Manfaat Ekonomi dan Kemandirian Pertahanan
Investasi dalam produksi dan pemeliharaan KIZILELMA diperkirakan akan menciptakan ribuan lapangan kerja, meningkatkan kompetensi teknis tenaga kerja lokal, dan mengurangi ketergantungan pada impor alutsista. Dengan adanya fasilitas produksi di dalam negeri, biaya operasional dan logistik dapat ditekan, sementara kontrol atas rantai pasokan menjadi lebih terjamin.
Selain itu, keberadaan pusat riset dan pengembangan di Indonesia membuka peluang kolaborasi dengan universitas dan lembaga penelitian, mempercepat inovasi dalam bidang kecerdasan buatan, sensor radar, dan material stealth.
Dengan strategi Minimum Essential Force (MEF) yang menekankan pada kemampuan respons cepat dan interoperabilitas, KIZILELMA menjadi komponen kunci dalam memperkuat postur pertahanan Indonesia pada dekade mendatang.

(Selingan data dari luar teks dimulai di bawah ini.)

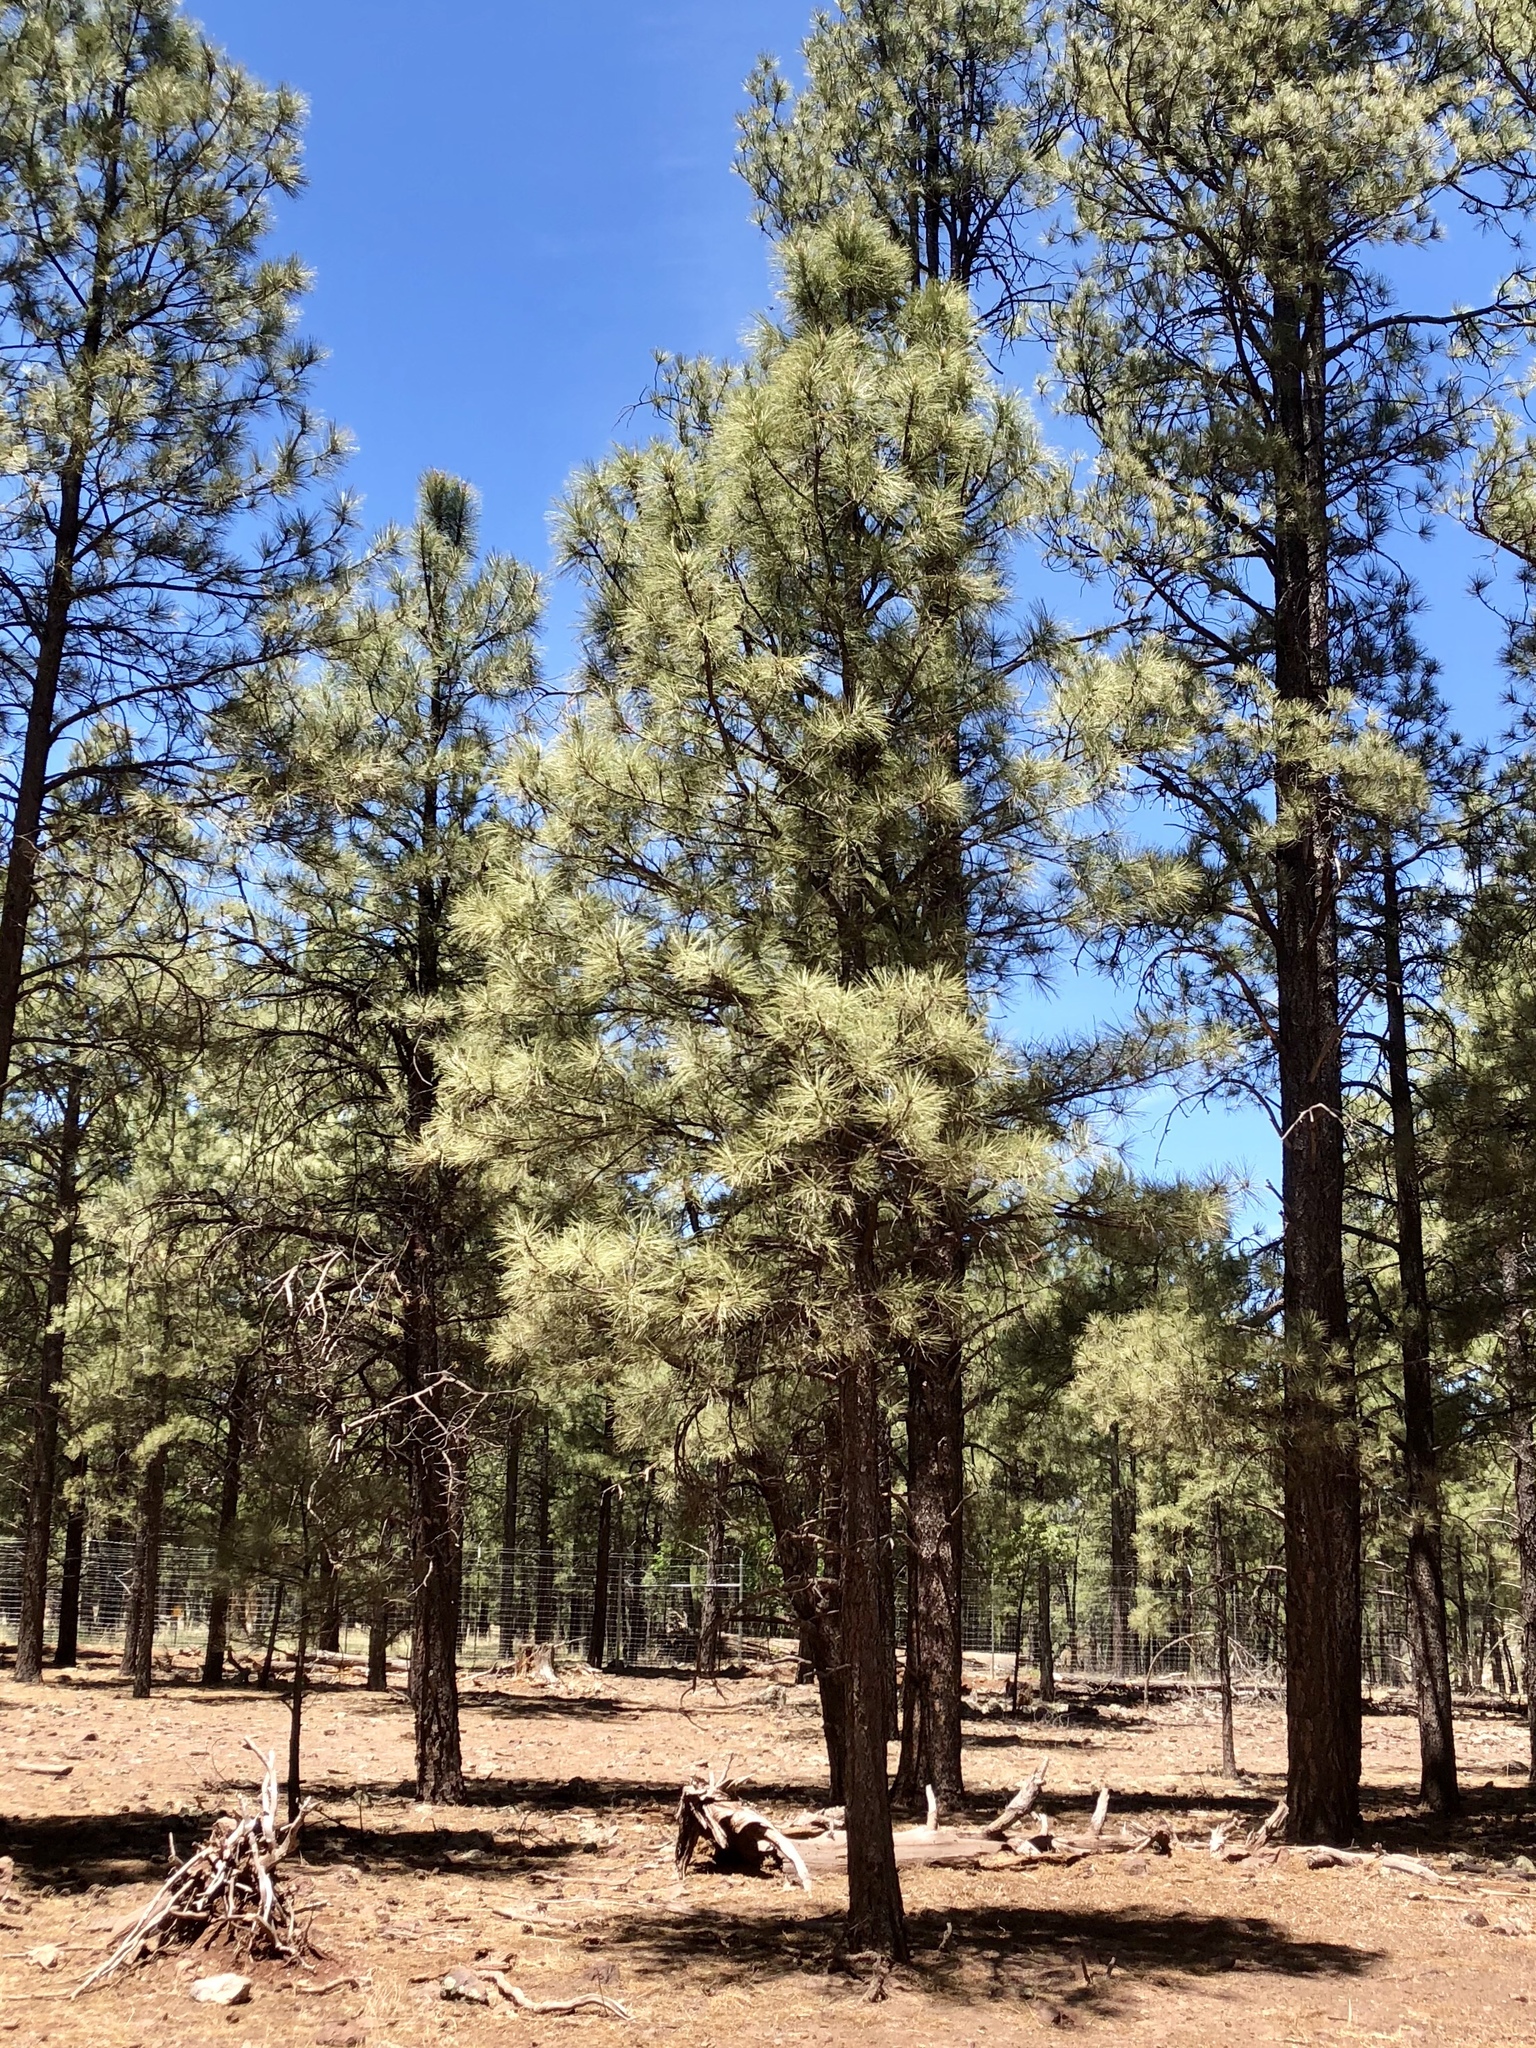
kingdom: Plantae
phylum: Tracheophyta
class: Pinopsida
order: Pinales
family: Pinaceae
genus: Pinus
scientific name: Pinus ponderosa
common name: Western yellow-pine
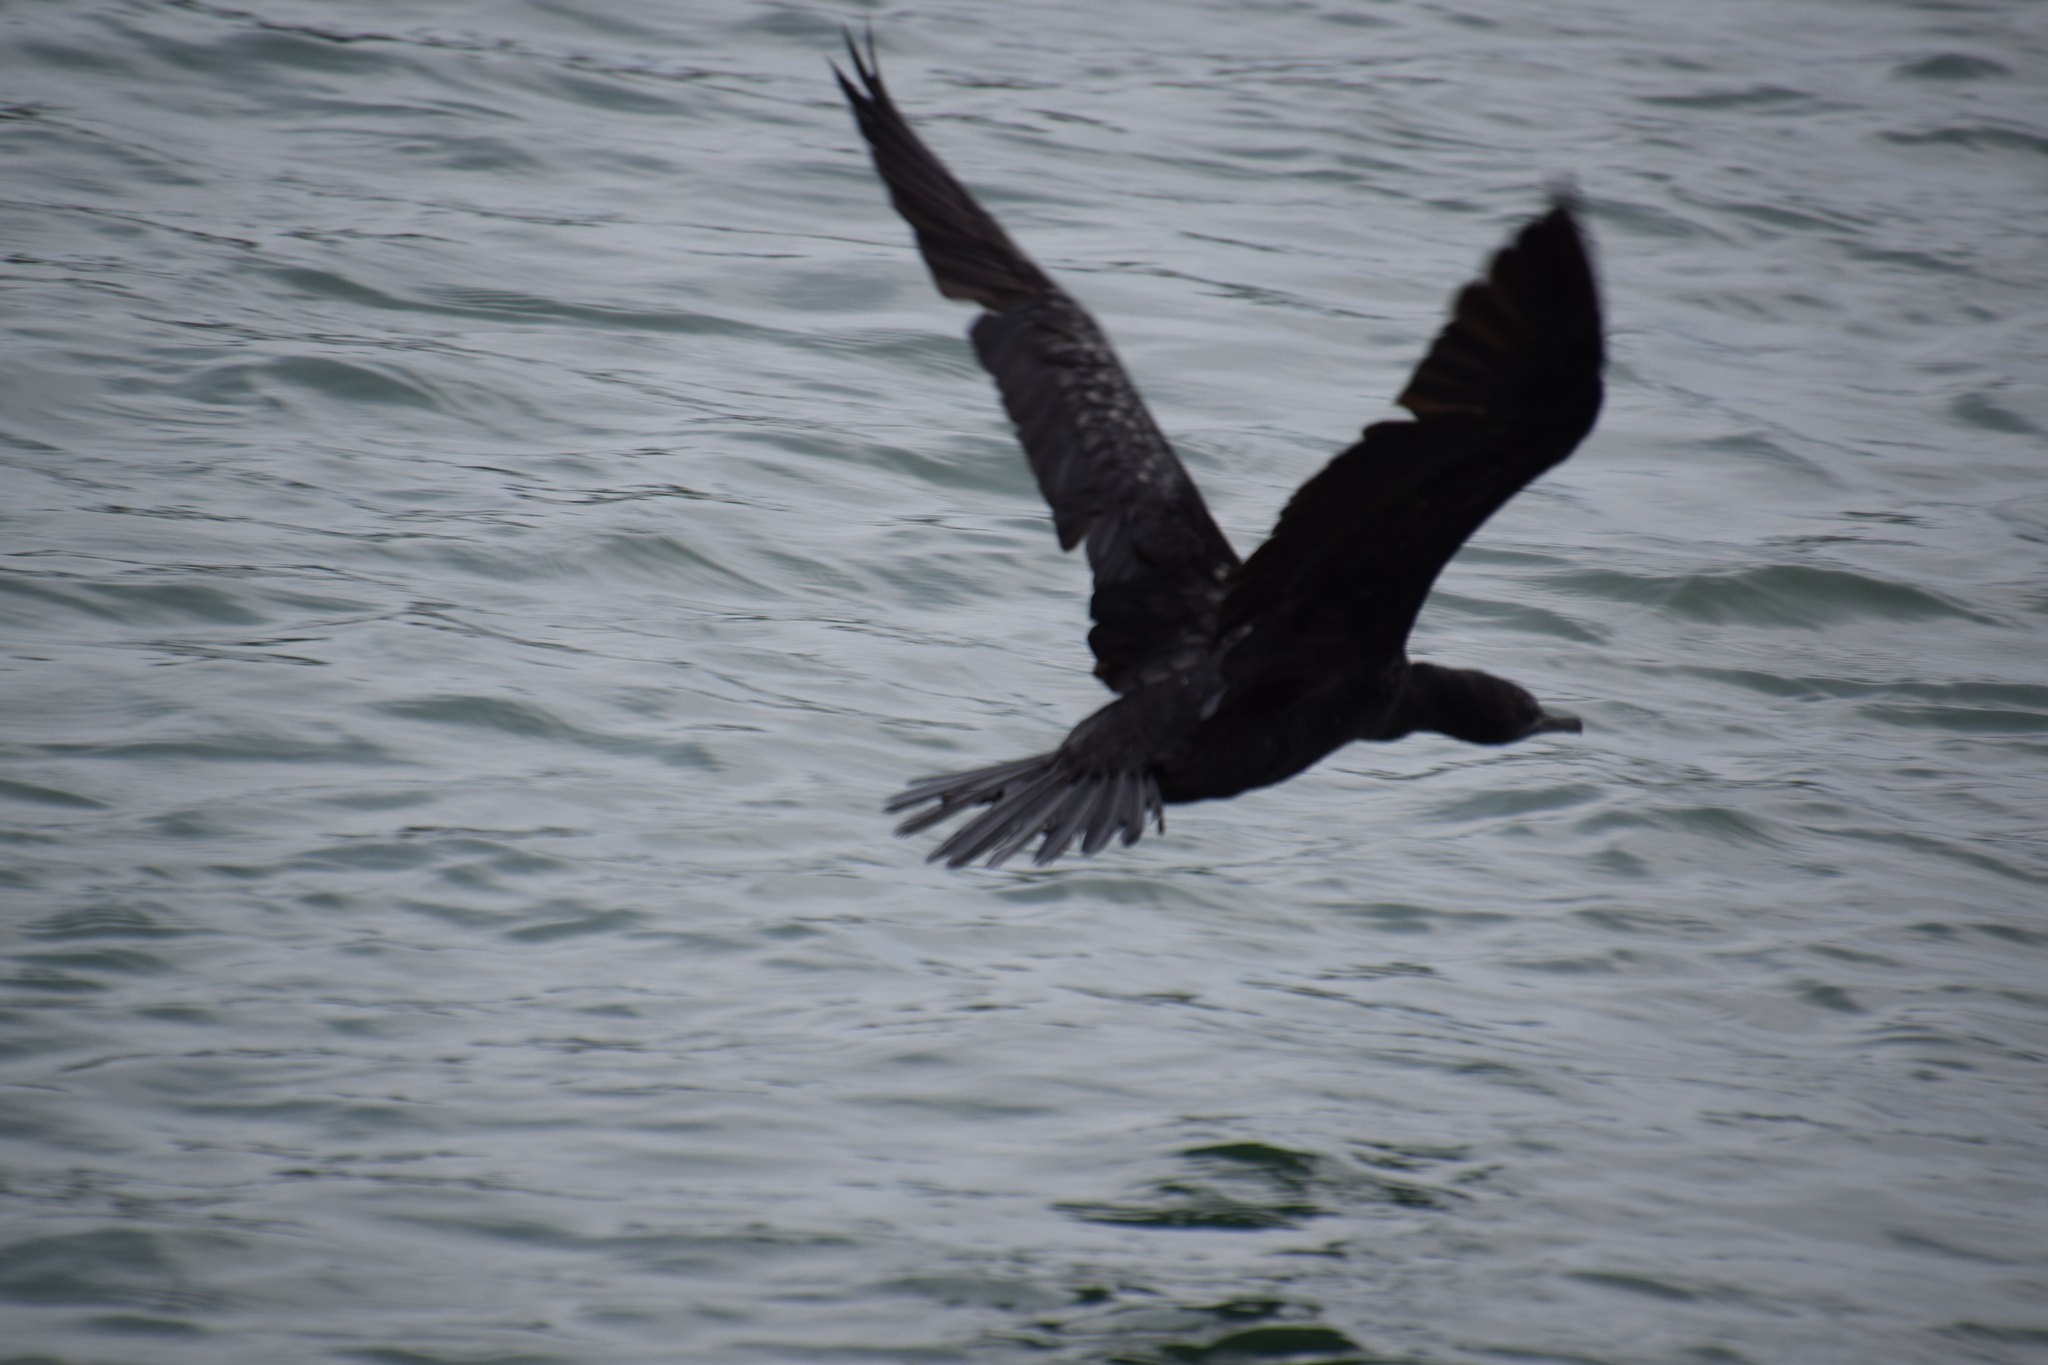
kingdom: Animalia
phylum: Chordata
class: Aves
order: Suliformes
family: Phalacrocoracidae
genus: Phalacrocorax
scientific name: Phalacrocorax sulcirostris
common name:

Secara keseluruhan, kolaborasi antara Baykar dan Republikorp tidak hanya menambah kekuatan tempur udara Indonesia, tetapi juga menempatkan negara ini sebagai pusat industri dirgantara regional. Langkah ini menegaskan komitmen Indonesia untuk menjadi pemain utama dalam keamanan dan stabilitas ASEAN, sekaligus mempercepat agenda kemandirian pertahanan nasional.